The investigators had previously shown that cediranib’s primary target, VEGFR-2, is expressed on glioblastoma vascular endothelia. In a study published last year, Batchelor et al. used MRI techniques to show prolonged but reversible normalization of tumour vessels of recurrent glioblastomas with once-daily administration of the drug (Batchelor et al. Cancer Cell 2007;11(1):83-95). The normalization effect lasted for a minimum of four weeks, and persisted for as long as four months. Cediranib also alleviated tumour edema.
Bevacizumab
Bevacizumab is a humanized monoclonal IgG1 antibody that binds to and inhibits the biological activity of human VEGF-A. It is approved in Canada for the treatment of metastatic cancer of the colon or rectum in combination with fluoropyrimidine-based chemotherapy.
In 2007, Dr. James J. Vrendenburgh, Duke University, Durham, North Carolina, and colleagues published results of a phase II study of bevacizumab in combination with the topoisomerase-1 inhibitor irinotecan in 32 adults with recurrent grade III-IV glioma, 23 of whom had grade IV tumours (Vrendenburgh et al. Clin Cancer Res 2007;13(4):1253-9). The patients received bevacizumab 10 mg/kg and irinotecan 125-340 mg/m2 intravenously (depending on patient use of enzyme-inducing antiepileptic drugs) every two weeks of a sixweek cycle. Median PFS for patients with grade IV disease was 20 weeks, and 30 weeks for patients with grade III tumours (overall PFS 23 weeks). The probability of six-month PFS was 38%, and the probability of sixmonth OS was 72%. There were no central nervous system hemorrhages, although there were three cases of deep venous thrombosis or pulmonary emboli. One patient had an arterial ischemic stroke.

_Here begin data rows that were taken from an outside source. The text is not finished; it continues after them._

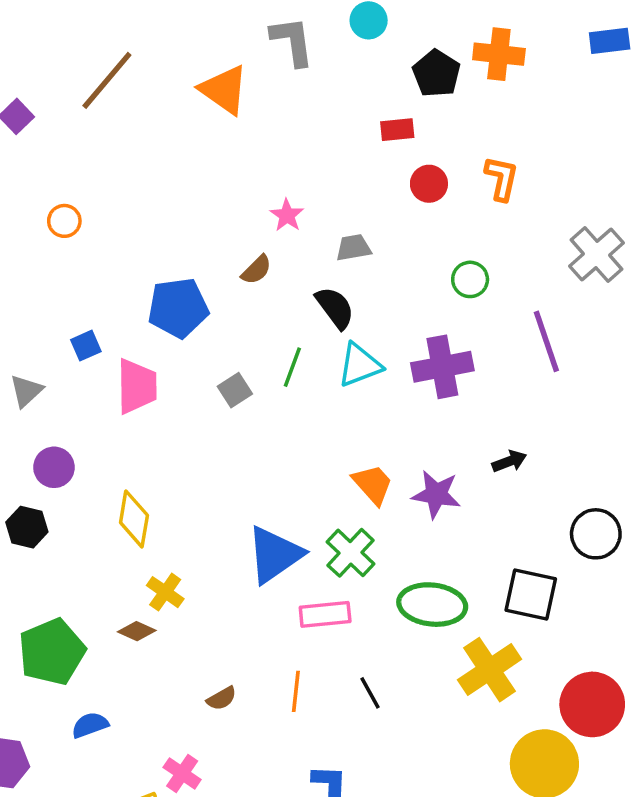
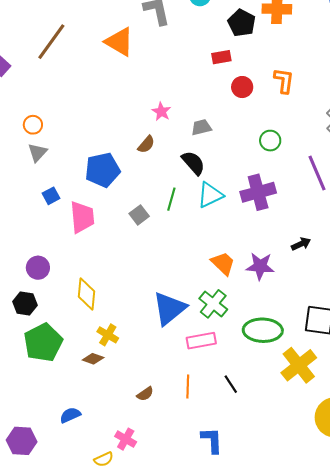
gray triangle: (26, 391) -> (38, 153), moved
green pentagon: (52, 652) -> (43, 343), moved

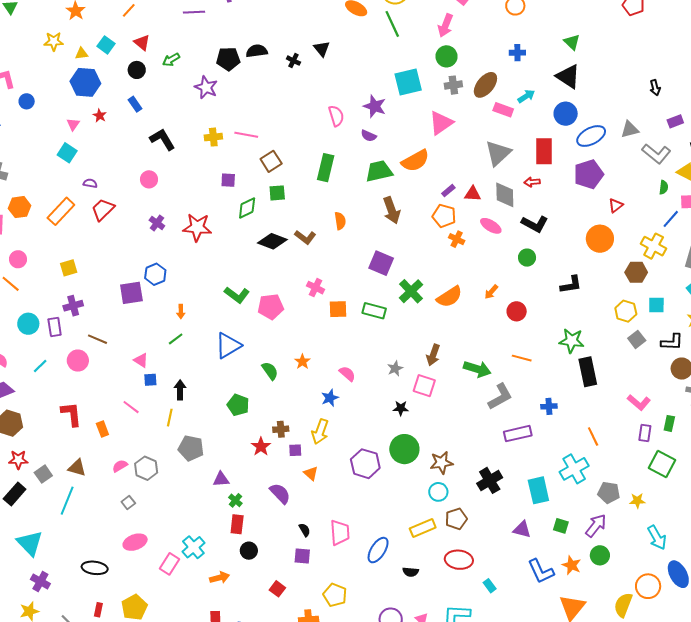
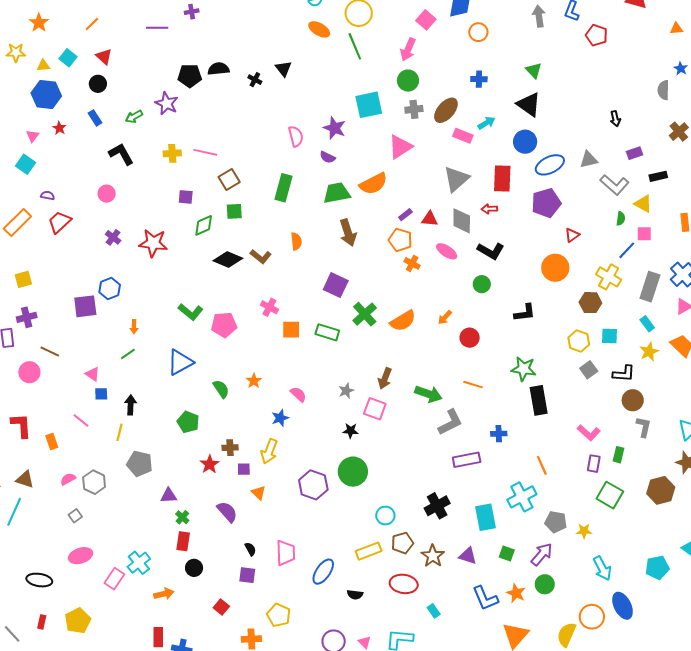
green arrow: (171, 60) -> (134, 117), moved
brown star: (441, 463) -> (433, 556), moved, turned -30

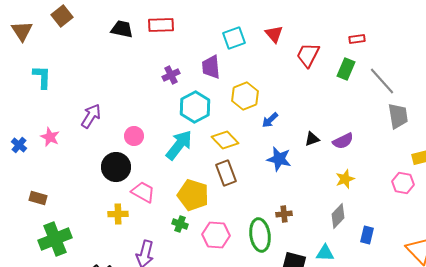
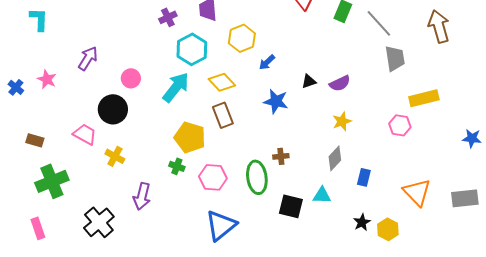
pink trapezoid: (143, 192) -> (85, 134), moved
yellow cross: (118, 214) -> (115, 156), turned 30

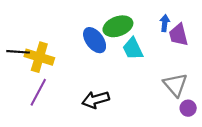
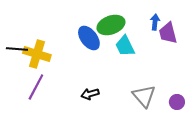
gray triangle: (175, 85) -> (144, 96), moved
black arrow: (96, 100) -> (90, 94), size x0.7

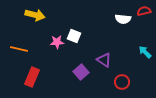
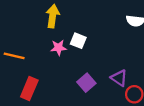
yellow arrow: (35, 15) -> (53, 16), moved, turned -96
purple triangle: (104, 60) -> (119, 78), moved

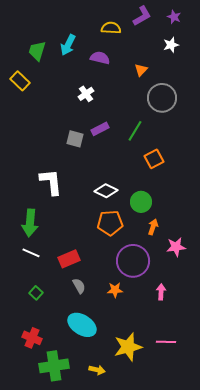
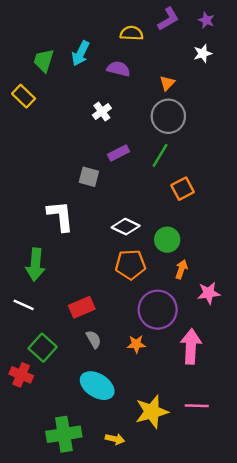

In a randomized phase II, non-comparative trial of bevacizumab alone or with irinotecan, Cloughesy and colleagues at centres in the US reported favourable six-month PFS and overall survival with bevacizumab alone or in combination with irinotecan, with the added benefit of a reduction in corticosteroid use (Cloughesy et al. ASCO 2008, abstract 2010b). Median OS among 85 patients receiving bevacizumab only was 9.2 months and 8.7 months for 82 patients on the combination. Six-month PFS was 42.61% among patients in the bevacizumab-only group and 50.2% in the combination group. The median duration of response was 5.6 months for bevacizumab alone and 4.3 months for the combination. Grade 3 or greater adverse events included venous thromboembolism in three patients on bevacizumab alone and in seven on the combination, and infections in eight and 11 patients, respectively. Other adverse events occurring in one or two patients in each group include arterial thromboembolic events, wound-healing complications, proteinuria (one patient on the combination) and hemorrhage (two patients on the combination).
Other Strategies
Research into more effective and less toxic therapies for recurrent GBM continues apace. Neyns and colleagues from the Netherlands are investigating sunitinib, a small molecule that inhibits VEGF receptors and other receptor kinases. This agent has shown activity against renal cell carcinomas and gastrointestinal stromal tumours, but preliminary results in high-grade gliomas have been suboptimal.
Other strategies that have been explored include convection-enhanced delivery of diphtheria toxin or Pseudomonas exotoxin directly to tumour; re-irradiation; and the use of agents that have shown efficacy against other tumours in the laboratory or in the clinic, including mTOR inhibitors such as temsirolimus and everolimus, and other TKIs, including imatinib, erlotinib, and gefitinib, but none of these agents or strategies have thus far approached therapies currently in use. The search continues.